### Problem:
List each line in the records below that contains the string "True", copying every such line in full.

### Supplied material:
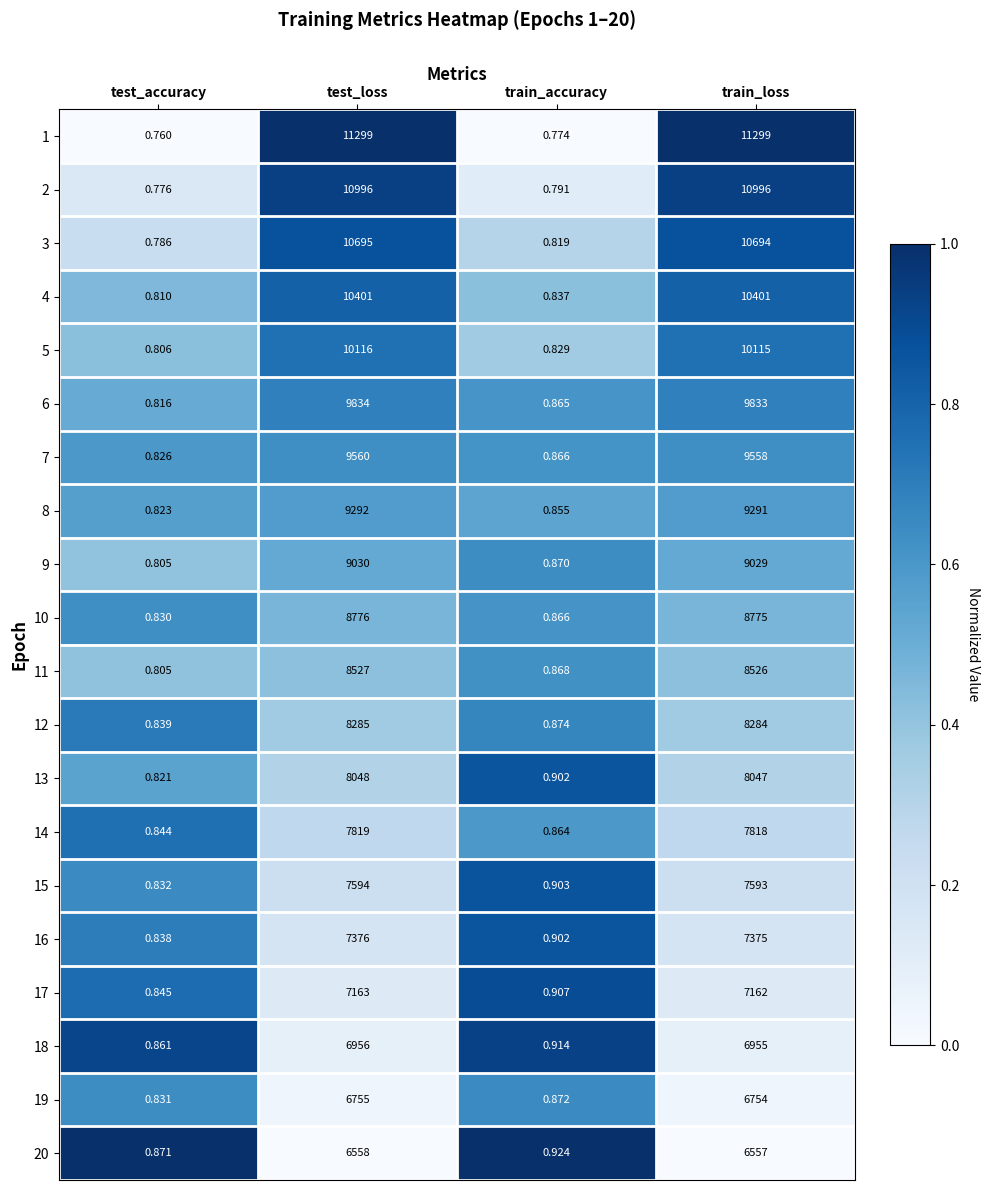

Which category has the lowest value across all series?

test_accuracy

--

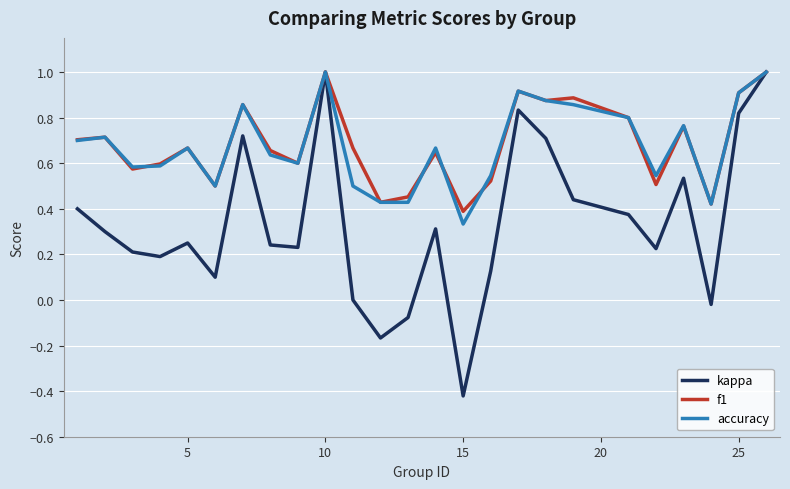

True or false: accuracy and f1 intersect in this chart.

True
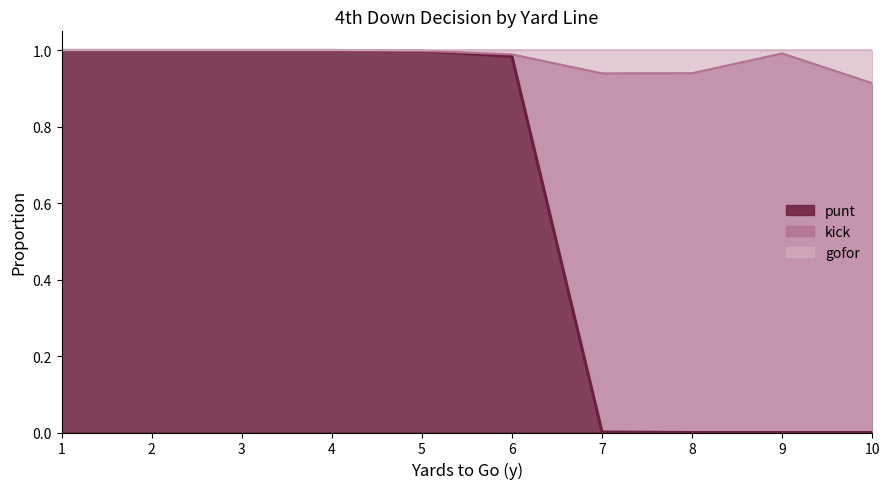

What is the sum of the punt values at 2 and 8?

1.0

### Answer to the problem:
True or false: accuracy and f1 intersect in this chart.
True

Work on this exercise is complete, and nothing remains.